It depends a bit on what kind of automated testing you want to do. Under the circumstances, unit testing or integration testing against a in-process version of your application seems like it would make sense.
Your best option in these cases is to abstract the reading of the configuration into a class that can be mocked. For example, imagine the configuration you change is in your AppSettings you might do something similar to this
public interface IConfigurationWrapper
{
string GetAppSetting(string key);
}
public class ConfigurationWrapper : IConfigurationWrapper
{
public string GetAppSetting(string key)
{
return ConfigurationManager.AppSettings[key]
}
}
Your components should take a dependency on an
IConfigurationWrapper
, and use it whenever you need to access configuration to determine behavior.

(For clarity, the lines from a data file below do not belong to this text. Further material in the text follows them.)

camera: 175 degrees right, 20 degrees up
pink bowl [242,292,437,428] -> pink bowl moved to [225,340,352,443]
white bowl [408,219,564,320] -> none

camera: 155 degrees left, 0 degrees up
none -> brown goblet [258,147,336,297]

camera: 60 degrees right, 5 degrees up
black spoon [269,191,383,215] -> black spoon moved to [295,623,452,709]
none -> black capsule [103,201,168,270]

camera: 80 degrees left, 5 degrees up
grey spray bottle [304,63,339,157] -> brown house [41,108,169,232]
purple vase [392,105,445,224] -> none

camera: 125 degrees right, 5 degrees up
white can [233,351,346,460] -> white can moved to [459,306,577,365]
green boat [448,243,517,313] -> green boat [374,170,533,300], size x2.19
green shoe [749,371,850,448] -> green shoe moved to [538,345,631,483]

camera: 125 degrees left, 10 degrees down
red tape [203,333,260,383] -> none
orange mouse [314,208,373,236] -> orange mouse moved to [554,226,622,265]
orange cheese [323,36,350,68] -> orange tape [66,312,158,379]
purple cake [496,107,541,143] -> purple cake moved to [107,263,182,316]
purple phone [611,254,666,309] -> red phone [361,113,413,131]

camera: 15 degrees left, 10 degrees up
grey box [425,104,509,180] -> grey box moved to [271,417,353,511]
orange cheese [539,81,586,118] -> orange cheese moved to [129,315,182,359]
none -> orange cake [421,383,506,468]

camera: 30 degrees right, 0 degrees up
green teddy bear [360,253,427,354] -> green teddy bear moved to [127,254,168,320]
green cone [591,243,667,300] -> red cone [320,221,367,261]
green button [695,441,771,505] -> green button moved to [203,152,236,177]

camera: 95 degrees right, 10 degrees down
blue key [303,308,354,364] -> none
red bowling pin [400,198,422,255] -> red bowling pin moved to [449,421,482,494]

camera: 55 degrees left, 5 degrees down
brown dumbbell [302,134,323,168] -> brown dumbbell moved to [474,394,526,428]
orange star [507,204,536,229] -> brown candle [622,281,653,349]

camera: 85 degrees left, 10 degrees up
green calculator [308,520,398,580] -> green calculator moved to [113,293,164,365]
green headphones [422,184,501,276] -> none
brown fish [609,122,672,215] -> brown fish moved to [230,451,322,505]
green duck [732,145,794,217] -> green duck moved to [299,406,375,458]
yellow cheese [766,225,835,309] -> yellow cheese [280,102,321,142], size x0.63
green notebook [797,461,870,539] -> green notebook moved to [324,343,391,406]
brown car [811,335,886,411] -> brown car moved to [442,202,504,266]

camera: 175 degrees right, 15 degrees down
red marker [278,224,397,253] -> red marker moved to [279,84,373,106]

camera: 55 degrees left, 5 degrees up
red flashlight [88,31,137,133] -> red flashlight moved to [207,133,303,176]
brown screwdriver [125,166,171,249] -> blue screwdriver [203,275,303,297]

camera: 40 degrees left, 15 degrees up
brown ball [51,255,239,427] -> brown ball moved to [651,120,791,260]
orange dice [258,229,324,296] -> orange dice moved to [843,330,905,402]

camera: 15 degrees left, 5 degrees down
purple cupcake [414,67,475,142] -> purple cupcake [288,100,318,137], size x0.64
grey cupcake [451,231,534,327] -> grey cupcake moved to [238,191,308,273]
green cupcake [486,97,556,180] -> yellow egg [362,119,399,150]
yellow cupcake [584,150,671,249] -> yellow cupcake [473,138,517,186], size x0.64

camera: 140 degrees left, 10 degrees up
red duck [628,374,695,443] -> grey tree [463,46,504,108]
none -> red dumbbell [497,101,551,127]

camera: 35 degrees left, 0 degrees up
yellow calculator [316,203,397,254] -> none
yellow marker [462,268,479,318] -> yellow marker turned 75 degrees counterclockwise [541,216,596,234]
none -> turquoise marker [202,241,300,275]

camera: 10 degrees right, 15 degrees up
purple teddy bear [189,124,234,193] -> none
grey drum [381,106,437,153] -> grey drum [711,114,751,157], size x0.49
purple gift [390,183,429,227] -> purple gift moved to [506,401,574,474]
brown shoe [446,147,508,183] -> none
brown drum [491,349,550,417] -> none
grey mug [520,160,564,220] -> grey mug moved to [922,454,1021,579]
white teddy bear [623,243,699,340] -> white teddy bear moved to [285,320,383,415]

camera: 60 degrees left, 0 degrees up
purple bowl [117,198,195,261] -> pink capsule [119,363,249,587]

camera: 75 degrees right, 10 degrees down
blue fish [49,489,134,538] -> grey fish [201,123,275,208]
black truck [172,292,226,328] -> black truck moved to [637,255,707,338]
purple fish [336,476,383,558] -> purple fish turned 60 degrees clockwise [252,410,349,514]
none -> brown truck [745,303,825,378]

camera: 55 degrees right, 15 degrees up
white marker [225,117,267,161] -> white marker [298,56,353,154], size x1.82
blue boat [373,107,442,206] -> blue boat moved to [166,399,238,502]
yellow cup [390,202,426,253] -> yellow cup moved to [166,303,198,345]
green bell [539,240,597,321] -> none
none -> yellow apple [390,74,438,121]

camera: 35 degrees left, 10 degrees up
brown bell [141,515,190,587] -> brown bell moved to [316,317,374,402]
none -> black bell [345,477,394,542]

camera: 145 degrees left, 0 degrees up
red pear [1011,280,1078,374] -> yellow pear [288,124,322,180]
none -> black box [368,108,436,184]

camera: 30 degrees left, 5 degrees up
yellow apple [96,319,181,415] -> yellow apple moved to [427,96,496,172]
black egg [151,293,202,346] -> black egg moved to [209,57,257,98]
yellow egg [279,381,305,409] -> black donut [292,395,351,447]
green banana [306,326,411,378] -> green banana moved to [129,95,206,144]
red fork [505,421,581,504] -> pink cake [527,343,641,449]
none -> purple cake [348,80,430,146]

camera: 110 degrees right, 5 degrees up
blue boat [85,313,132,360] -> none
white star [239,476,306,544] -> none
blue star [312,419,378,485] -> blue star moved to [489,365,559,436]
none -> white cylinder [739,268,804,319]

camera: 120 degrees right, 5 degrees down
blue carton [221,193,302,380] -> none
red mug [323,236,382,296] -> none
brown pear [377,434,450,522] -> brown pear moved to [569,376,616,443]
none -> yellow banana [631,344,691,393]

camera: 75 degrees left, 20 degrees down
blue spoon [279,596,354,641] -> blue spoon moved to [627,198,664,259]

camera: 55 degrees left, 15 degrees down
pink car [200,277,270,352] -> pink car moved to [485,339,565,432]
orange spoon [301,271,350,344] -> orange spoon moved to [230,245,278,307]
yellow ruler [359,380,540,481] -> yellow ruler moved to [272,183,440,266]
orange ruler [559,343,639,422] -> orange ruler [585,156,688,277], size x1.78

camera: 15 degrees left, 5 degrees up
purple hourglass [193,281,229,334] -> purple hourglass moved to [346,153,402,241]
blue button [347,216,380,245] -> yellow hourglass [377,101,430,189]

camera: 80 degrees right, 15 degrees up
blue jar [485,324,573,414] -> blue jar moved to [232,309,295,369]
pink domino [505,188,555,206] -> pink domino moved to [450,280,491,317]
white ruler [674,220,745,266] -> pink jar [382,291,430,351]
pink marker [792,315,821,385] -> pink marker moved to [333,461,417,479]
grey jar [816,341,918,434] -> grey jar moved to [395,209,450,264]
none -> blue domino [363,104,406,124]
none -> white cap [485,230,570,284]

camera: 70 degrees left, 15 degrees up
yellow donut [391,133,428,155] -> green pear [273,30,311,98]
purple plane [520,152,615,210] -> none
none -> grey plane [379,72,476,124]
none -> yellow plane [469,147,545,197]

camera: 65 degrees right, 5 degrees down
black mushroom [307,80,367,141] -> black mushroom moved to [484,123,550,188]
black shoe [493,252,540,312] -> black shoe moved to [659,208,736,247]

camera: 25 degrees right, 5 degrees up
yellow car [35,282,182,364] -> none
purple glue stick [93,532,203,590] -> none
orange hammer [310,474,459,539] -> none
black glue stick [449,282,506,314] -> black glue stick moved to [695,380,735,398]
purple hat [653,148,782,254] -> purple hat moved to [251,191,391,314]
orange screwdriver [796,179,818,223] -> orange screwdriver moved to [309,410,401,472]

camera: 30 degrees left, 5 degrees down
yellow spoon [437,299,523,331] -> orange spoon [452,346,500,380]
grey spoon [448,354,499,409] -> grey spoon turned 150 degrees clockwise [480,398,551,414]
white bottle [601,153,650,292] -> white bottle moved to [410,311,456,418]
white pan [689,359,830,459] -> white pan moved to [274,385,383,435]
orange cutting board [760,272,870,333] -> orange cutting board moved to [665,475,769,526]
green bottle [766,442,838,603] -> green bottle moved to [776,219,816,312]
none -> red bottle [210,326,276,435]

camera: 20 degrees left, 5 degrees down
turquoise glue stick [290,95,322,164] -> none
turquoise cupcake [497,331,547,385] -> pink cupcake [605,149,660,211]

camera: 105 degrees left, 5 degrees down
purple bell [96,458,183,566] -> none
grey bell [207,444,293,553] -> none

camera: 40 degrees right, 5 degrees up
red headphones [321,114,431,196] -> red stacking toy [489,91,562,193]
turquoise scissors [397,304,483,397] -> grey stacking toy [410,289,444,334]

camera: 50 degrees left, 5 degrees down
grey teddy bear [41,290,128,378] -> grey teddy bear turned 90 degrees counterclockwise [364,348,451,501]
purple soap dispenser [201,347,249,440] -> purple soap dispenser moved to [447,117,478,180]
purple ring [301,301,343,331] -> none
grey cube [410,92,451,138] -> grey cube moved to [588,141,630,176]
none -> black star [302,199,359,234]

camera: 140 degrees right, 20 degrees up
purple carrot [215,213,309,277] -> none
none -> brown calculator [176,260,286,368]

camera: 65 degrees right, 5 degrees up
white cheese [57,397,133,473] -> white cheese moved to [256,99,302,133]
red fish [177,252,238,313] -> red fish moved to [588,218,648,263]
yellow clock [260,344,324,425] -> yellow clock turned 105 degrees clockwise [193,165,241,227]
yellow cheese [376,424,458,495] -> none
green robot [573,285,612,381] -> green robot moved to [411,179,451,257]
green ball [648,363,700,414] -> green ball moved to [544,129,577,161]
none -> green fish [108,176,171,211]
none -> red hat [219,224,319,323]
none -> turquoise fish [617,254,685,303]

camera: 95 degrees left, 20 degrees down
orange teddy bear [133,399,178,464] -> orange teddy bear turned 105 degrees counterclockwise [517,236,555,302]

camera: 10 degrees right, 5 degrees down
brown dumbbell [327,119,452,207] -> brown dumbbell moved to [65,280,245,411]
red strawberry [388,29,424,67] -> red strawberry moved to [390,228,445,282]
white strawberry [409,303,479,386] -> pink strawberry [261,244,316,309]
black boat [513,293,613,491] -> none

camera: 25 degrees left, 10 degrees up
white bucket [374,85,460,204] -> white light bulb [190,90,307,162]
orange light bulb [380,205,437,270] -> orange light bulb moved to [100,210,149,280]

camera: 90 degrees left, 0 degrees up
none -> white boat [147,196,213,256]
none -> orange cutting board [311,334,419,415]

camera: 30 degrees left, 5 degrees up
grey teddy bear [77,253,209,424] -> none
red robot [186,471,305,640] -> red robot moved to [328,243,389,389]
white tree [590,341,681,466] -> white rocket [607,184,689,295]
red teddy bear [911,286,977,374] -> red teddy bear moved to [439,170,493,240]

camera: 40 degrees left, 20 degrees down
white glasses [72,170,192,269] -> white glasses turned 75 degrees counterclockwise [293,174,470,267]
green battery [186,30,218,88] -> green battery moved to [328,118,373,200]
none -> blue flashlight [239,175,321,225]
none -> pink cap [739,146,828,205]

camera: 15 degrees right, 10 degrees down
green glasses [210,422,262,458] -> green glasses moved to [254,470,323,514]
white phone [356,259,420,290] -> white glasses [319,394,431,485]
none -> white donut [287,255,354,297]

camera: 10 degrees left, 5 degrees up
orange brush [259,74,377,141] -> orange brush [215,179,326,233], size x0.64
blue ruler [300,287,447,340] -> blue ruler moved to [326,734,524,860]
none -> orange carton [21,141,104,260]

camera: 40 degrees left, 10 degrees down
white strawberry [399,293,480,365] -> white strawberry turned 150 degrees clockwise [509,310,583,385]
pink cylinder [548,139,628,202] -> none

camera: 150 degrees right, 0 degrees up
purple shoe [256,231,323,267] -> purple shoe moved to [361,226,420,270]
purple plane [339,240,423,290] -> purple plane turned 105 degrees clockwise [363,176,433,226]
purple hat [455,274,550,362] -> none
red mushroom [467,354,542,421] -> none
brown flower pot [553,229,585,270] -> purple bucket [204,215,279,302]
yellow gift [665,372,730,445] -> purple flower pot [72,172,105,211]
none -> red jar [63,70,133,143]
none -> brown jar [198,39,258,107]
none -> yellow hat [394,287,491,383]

In your test, you can use a mocking library like Moq or NSubstitute, or roll your own stub implementation of the IConfigurationWrapper
and use that to controll the behavior of the system under test, like this:
public class MyThingDoer
{
public MyThingDoer(IConfigurationWrapper config)
{
_config = config
}
public string SaySomething()
{
var thingToSay = _config.GetAppSetting("ThingToSay");
return thingToSay;
}
}
And then in your test
[Fact]
public void ThingDoerSaysWhatConfigTellsItToSay()
{
var configWrapper = new FakeConfigWrapper(thingToSay:"Hello");
var doer = new MyThingDoer(configWrapper);
Assert.Equal("Hello", doer.SaySomething());
}
Obviously that's a toy example, but it should get at the basic idea. Write an abstraction around the external dependency, then stub the dependency.